## Input data
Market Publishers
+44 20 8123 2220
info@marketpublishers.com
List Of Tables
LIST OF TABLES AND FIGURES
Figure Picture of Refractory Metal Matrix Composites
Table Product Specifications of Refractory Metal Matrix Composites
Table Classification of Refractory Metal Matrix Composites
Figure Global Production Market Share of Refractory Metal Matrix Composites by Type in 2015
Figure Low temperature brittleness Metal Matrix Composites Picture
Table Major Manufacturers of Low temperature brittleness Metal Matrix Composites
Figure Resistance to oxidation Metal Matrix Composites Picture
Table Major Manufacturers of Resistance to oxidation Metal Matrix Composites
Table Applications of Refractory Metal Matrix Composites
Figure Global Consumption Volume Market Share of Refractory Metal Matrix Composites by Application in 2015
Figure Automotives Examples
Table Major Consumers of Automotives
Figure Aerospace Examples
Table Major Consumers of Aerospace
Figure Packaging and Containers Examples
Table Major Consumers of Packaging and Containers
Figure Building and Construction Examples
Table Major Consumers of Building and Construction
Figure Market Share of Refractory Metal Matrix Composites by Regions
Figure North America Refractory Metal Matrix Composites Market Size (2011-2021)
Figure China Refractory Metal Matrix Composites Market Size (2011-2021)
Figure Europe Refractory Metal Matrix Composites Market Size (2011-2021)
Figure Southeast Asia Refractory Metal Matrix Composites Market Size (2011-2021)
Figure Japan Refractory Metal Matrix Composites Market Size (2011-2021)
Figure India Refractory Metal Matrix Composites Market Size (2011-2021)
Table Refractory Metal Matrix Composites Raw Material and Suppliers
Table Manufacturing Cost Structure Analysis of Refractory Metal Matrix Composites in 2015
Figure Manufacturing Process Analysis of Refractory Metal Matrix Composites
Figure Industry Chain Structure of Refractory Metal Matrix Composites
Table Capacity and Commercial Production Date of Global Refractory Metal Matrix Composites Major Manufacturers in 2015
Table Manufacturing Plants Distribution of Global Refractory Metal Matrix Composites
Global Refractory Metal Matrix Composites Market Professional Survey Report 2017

* * *

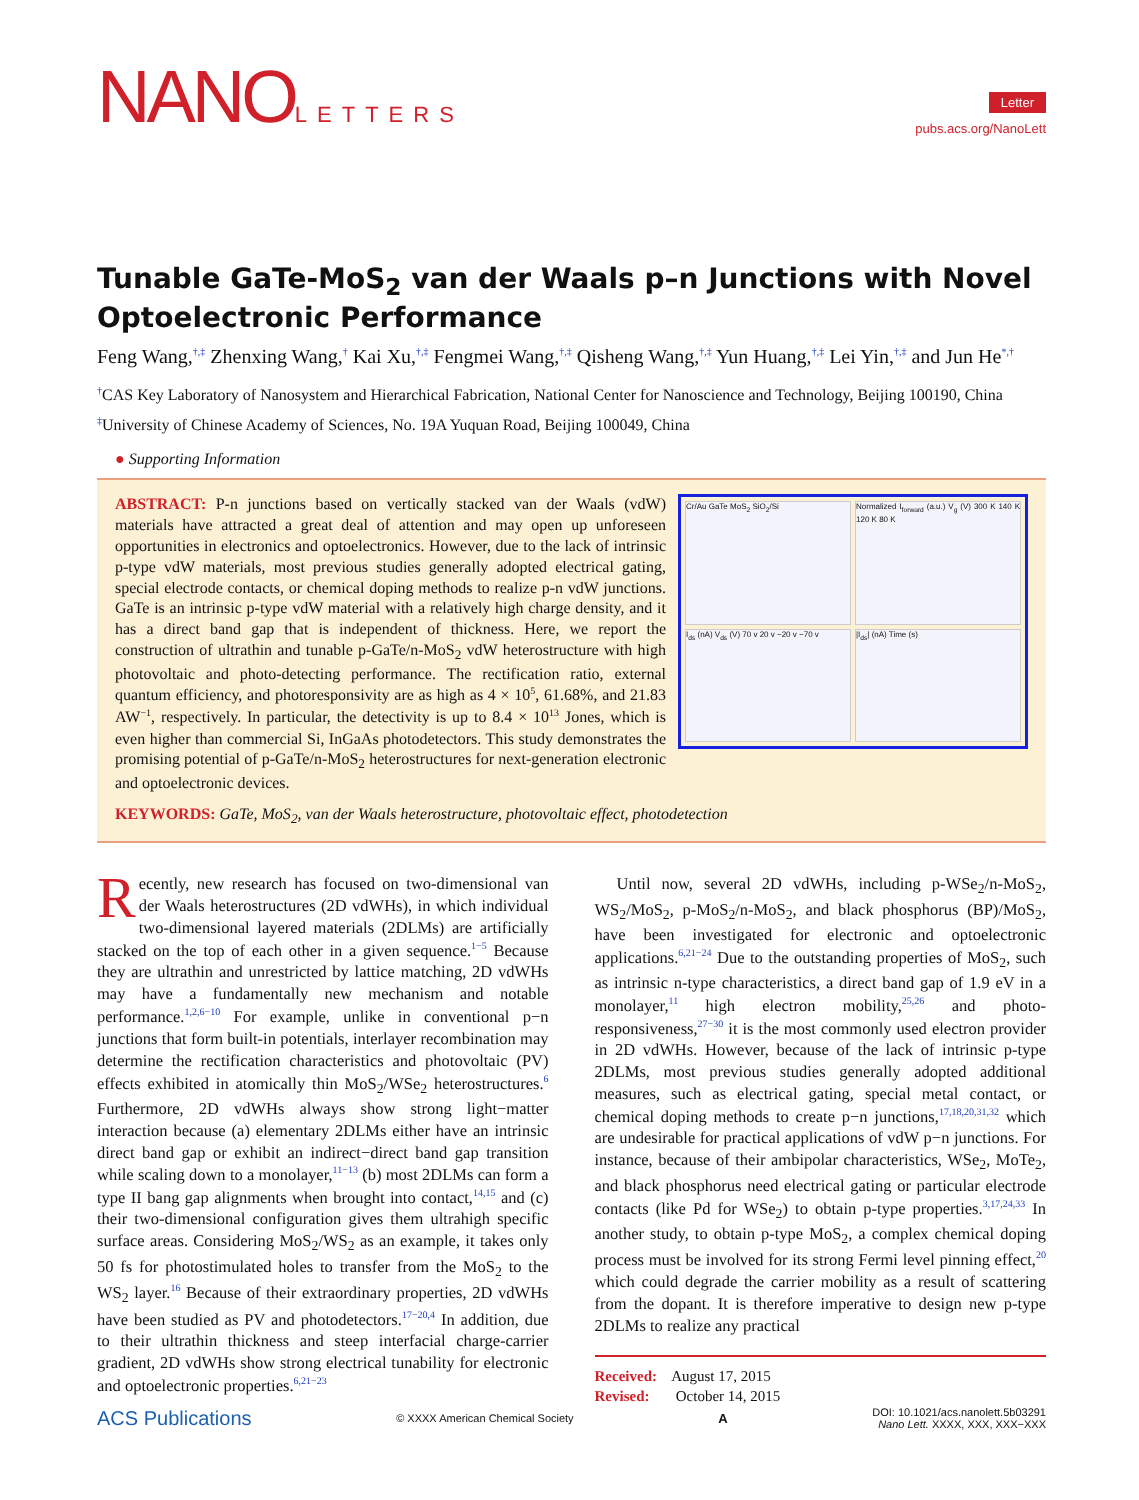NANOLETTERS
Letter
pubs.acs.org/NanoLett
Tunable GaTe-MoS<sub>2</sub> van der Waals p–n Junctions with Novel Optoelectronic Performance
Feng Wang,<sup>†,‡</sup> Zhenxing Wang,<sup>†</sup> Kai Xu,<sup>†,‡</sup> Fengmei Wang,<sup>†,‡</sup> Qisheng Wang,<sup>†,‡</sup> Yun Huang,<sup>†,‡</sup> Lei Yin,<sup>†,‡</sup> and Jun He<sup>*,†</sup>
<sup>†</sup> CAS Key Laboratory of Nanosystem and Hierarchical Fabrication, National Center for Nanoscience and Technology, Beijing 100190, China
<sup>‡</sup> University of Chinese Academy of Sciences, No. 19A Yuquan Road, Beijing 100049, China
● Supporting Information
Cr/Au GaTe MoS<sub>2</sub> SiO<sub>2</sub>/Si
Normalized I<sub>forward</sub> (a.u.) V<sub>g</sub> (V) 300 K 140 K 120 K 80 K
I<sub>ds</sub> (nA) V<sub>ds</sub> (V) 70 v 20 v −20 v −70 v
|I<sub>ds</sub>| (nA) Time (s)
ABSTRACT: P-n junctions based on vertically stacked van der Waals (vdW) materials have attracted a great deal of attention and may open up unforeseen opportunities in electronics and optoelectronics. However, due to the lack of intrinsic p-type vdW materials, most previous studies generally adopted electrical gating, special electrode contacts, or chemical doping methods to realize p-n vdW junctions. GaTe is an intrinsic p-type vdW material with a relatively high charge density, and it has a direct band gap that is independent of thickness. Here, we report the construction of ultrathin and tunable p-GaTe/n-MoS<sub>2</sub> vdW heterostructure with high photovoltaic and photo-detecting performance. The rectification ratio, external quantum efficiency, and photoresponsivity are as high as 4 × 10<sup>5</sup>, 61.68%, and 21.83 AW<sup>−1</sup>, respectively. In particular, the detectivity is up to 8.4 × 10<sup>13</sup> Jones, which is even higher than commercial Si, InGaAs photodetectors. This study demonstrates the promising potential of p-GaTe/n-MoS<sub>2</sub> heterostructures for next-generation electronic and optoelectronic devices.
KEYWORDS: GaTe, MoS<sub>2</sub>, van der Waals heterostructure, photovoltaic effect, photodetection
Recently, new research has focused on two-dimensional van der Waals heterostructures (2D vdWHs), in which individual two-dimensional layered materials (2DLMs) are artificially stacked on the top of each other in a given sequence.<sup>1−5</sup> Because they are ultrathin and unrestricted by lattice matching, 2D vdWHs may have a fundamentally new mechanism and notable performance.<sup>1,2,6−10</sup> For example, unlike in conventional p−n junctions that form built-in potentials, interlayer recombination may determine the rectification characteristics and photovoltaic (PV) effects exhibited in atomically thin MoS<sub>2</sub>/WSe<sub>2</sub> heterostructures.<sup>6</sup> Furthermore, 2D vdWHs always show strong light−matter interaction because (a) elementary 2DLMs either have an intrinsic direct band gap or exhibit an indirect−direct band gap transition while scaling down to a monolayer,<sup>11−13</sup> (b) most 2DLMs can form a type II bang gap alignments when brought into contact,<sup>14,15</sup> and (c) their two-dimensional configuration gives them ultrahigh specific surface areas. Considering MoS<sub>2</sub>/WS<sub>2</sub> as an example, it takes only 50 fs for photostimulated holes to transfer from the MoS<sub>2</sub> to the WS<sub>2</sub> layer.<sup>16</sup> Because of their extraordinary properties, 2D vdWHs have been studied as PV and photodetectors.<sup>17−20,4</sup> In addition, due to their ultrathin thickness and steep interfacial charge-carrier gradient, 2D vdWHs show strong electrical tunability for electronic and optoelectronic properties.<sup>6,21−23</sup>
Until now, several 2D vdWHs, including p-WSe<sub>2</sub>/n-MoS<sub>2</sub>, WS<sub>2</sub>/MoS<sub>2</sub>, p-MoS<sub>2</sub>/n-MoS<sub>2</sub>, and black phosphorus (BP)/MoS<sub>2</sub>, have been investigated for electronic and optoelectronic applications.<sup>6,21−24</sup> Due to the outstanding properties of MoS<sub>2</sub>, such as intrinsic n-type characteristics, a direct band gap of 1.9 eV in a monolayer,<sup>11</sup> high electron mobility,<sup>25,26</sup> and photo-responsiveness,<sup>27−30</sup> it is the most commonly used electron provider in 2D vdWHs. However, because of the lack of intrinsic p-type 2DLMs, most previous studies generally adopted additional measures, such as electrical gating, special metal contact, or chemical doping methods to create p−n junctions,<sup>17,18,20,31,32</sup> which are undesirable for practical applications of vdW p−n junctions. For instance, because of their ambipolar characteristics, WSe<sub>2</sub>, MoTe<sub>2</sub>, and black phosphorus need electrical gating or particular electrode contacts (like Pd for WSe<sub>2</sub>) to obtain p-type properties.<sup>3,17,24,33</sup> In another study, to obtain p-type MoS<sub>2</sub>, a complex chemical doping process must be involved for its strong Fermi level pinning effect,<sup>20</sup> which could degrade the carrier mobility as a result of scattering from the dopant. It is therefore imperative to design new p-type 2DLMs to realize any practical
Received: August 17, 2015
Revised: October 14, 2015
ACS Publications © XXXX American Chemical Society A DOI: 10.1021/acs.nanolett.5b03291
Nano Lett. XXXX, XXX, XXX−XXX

## Work to complete
Please give back exactly the lines of the listing above that run from the one containing "Figure Automotives Examples" through the one containing "Figure India Refractory", and only those.

## Answer to this task
Figure Automotives Examples
Table Major Consumers of Automotives
Figure Aerospace Examples
Table Major Consumers of Aerospace
Figure Packaging and Containers Examples
Table Major Consumers of Packaging and Containers
Figure Building and Construction Examples
Table Major Consumers of Building and Construction
Figure Market Share of Refractory Metal Matrix Composites by Regions
Figure North America Refractory Metal Matrix Composites Market Size (2011-2021)
Figure China Refractory Metal Matrix Composites Market Size (2011-2021)
Figure Europe Refractory Metal Matrix Composites Market Size (2011-2021)
Figure Southeast Asia Refractory Metal Matrix Composites Market Size (2011-2021)
Figure Japan Refractory Metal Matrix Composites Market Size (2011-2021)
Figure India Refractory Metal Matrix Composites Market Size (2011-2021)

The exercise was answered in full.